The authors studied the status and changes in the myocardial blood flow volume in 25 patients with supraventricular cardiac arrhythmias in the presence of coronary heart disease and without organic abnormalities on the part of the cardiovascular system.

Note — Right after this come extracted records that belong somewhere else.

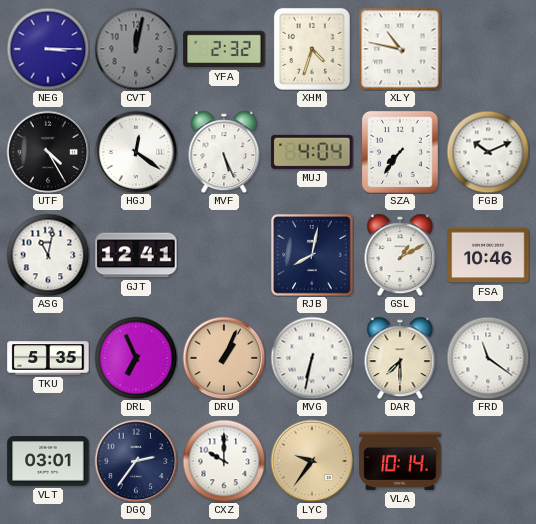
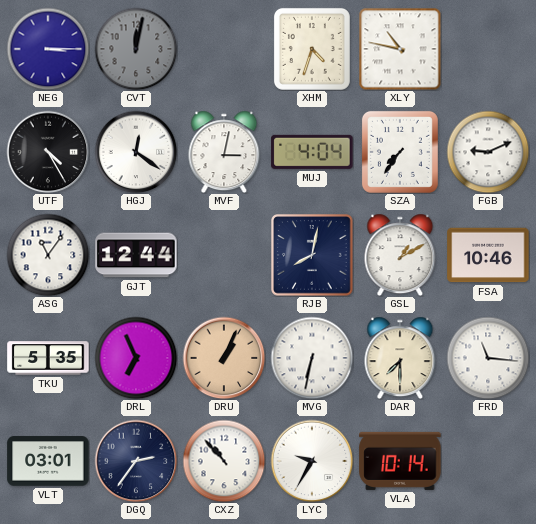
YFA: 2:32 -> none
MVF: 5:26 -> 3:02
FGB: 10:11 -> 9:11
ASG: 11:02 -> 11:06
GJT: 12:41 -> 12:44
FRD: 11:21 -> 11:16
CXZ: 10:00 -> 10:53
LYC: 9:36 -> 9:35
LYC dial: champagne -> white
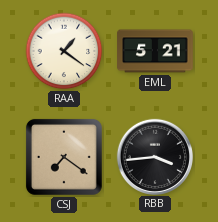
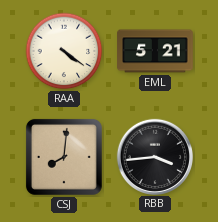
RAA: 1:21 -> 4:21
CSJ: 7:21 -> 8:01
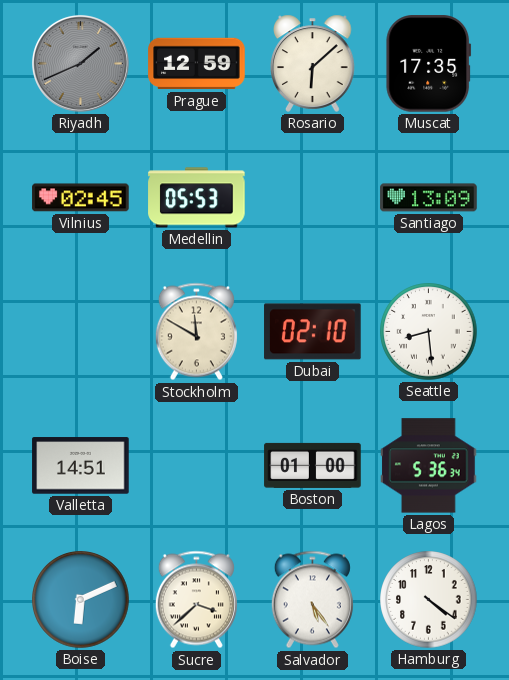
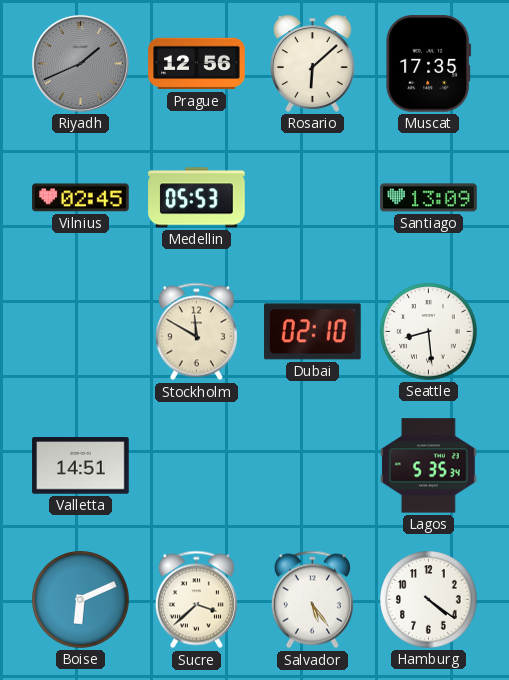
Prague: 12:59 -> 12:56
Boston: 01:00 -> none
Lagos: 5:36 -> 5:35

As regards the status of the sinus rhythm, the total myocardial blood flow in patients with idiopathic rhythm disturbances versus coronary heart disease showed no significant differences. In conditions of electrostimulation-induced tachyarrhythmia, patients with idiopathic arrhythmias exhibited a linear increase in the blood flow in the basin of both coronary arteries while in the coronary heart disease patients there were heterogeneous alterations of the myocardial blood flow with a general downward trend. In patients with the idiopathic form of continuous fibrillations with the comparable heart rate the values of the myocardial blood flow are significantly lower than in patients with idiopathic paroxysmal tachyarrhythmia. The decrease of the coronary blood flow observed in tachycardia is believed to result from an increased coronary vascular resistance which points to a reduction of the reserve capabilities of the coronary bed in relation to its dilatation.
作者研究了25例患有室上性心律失常且伴有冠心病但心血管系统无器质性异常患者的心肌血流量状况及变化。就窦性心律状况而言,特发性心律失常患者与冠心病患者的总心肌血流量无显著差异。在电刺激诱发的快速性心律失常情况下,特发性心律失常患者的两支冠状动脉供血区域血流量呈线性增加,而冠心病患者的心肌血流量则出现异质性改变且总体呈下降趋势。在心率相当的特发性持续性房颤患者中,心肌血流量值显著低于特发性阵发性快速性心律失常患者。心动过速时观察到的冠状动脉血流量减少被认为是由于冠状动脉血管阻力增加所致,这表明冠状动脉床相对于其扩张的储备能力降低。